ESSERE RIFUGIO

ESSERE RIFUGIO - il diritto d’asilo nelle città
ACCOGLIERE Proteggere Promuovere INTEGRARE

In occasione della prossima giornata mondiale del rifugiato, il Servizio diocesano Migrantes Martedì 19 giugno - ore 17,15  presso Salone Comunale – Forlì ha promosso  un incontro pubblico su

“Il Diritto d’Asilo – Report 2018 – Accogliere Proteggere Promuovere Integrare”, con particolare sottolineatura delle esperienze di ospitalità diffusa in famiglia, riprendendo i progetti maturati a livello locale e nazionale.

IL DIRITTO D’ASILO

Collocato al centro del’odierno dibattito etico e politico che investe il nostro paese e tutta l’Europa, martedì 19 giugno si è tenuto in salone comunale a Forlì il convegno “Essere rifugio: il diritto d’asilo nelle città”. Il resoconto dei vari interventi si può ricomprendere in alcuni passaggi proposti dal vescovo, unitamente ad  una sintesi della relazione di Cristina Molfetta,  saltando la parte della accoglienza in famiglia, appena accennata, che è stata sacrificata dal dilatarsi dei precedenti interventi e che ci promettiamo di riproporre in altra occasione.  Il vescovo Livio  ha preso spunto dalla lettera che il 20 maggio scorso la Commissione Episcopale per le Migrazioni della CEI ha inviato alle comunità cristiane e dal significativo titolo ‘ Comunità accoglienti – uscire dalla paura’. “ Le migrazioni, segno dei tempi. Richiedono uno sguardo profondo, capace di andare oltre le letture superficiali o di comodo, uno sguardo che vada “più lontano” e cerchi di individuare il perché del fenomeno, interrogandosi sulle cause che lo muovono. Sono una sfida pastorale a cui tutti i credenti e gli uomini e le donne di buona volontà sono chiamati a rispondere con alacrità, saggezza e lungimiranza, ciascuno secondo le proprie responsabilità, con realismo e intelligenza, con creatività e audacia, unite a prudenza, evitando soluzioni semplicistiche . La prima opera educativa è il superamento delle paure, pur comprensibili, ma non il loro sfruttamento a fini strumentali elettorali. Il peccato è lasciare che queste paure determinino le nostre risposte, condizionino le nostre scelte, compromettano il rispetto e la generosità, alimentino l’odio e il rifiuto. Il peccato è rinunciare all’incontro con l’altro, il diverso, all’incontro con il prossimo.

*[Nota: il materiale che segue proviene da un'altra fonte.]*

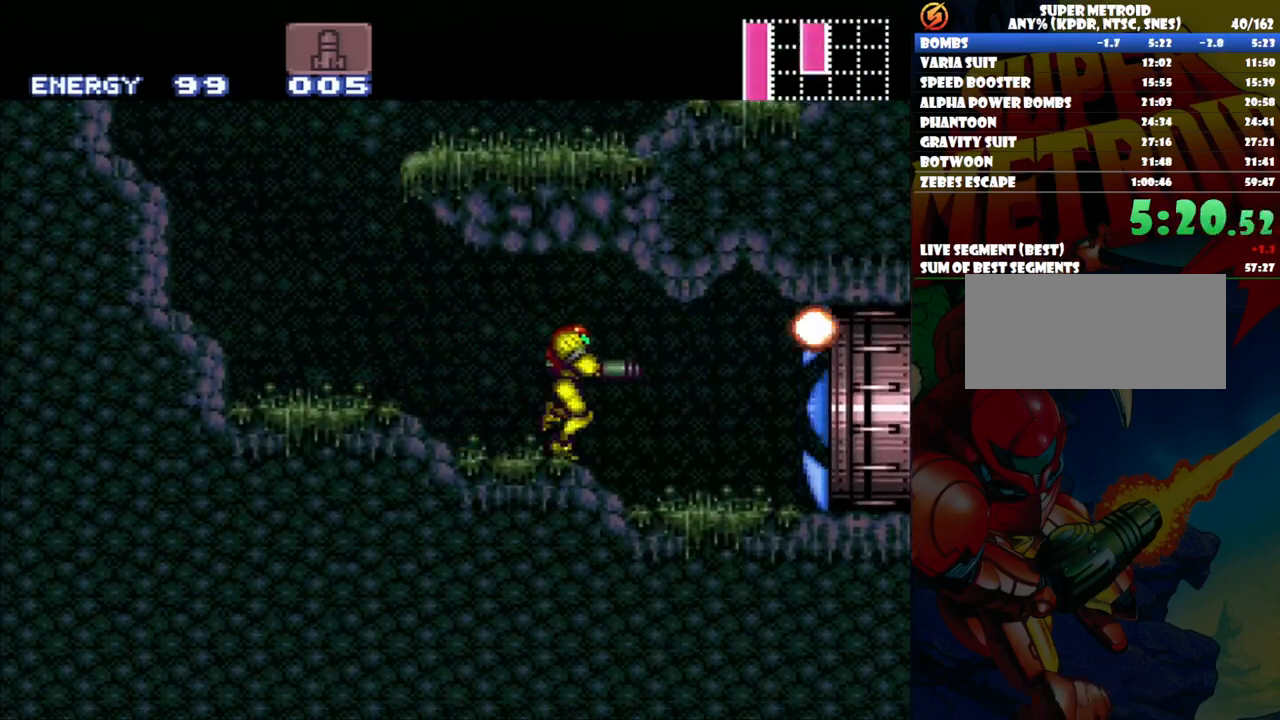
{"buttons": ["A", "DPAD_RIGHT"], "events": []}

E’ stata poi la volta di Cristina Molfetta, antropologa e curatrice del Report 2018 per conto della Fondazione Migrantes. Con tono  appassionato ma rigoroso ha tratteggiato  le criticità attuali, mettendo in risalto una sequenza di aspetti negativi preoccupanti come: la evidenza che le politiche sia italiane che europee di questi ultimi anni ostacolano sostanzialmente il diritto d’asilo; il mancato funzionamento dell’accordo di Dublino inerente le modalità di accoglienza di primo ingresso; la non avvenuta ricollocazione nei vari paesi della UE dei profughi sbarcati in Italia; l’ipocrisia degli accordi (poco conosciuti) con Turchia e Libia per il lavoro sporco di contenimento e trattenimento dei profughi ivi in transito. Di fatto l’Europa, anziché favorire ed aumentare le accoglienze, si sta orientando su accordi che ne riducano il numero. Tra gli aspetti che caratterizzano ancora negativamente l’Italia c’è il tasso di riconoscimento del titolo di asilo: 40% contro il 50% nel resto d’Europa, i tempi lunghi dell’iter di ottenimento di un permesso e la riduzione dei livelli di garanzia introdotti con l’ultimo decreto Minniti che ha ristretto a due i gradi di giudizio, riducendo anche altre tutele. Ulteriori contraddizioni e ipocrisie: gli insignificanti contributi alla cooperazione, parzialmente dirottati, impropriamente, ai fondi destinati per l’accoglienza, altro che ’aiutiamoli a casa loro’,  per non dire della vendita di  armi proprio in medio oriente e nei paesi interessati alle partenze. Una sconfortante e preoccupante conclusione: rimessa in discussione del diritto d’asilo, di pari passo  con la riduzione  della democrazia.   Da questa consapevolezza un rinnovato impegno, come credenti, alla vigilanza e al lavoro per riaffermare giustizia e verità.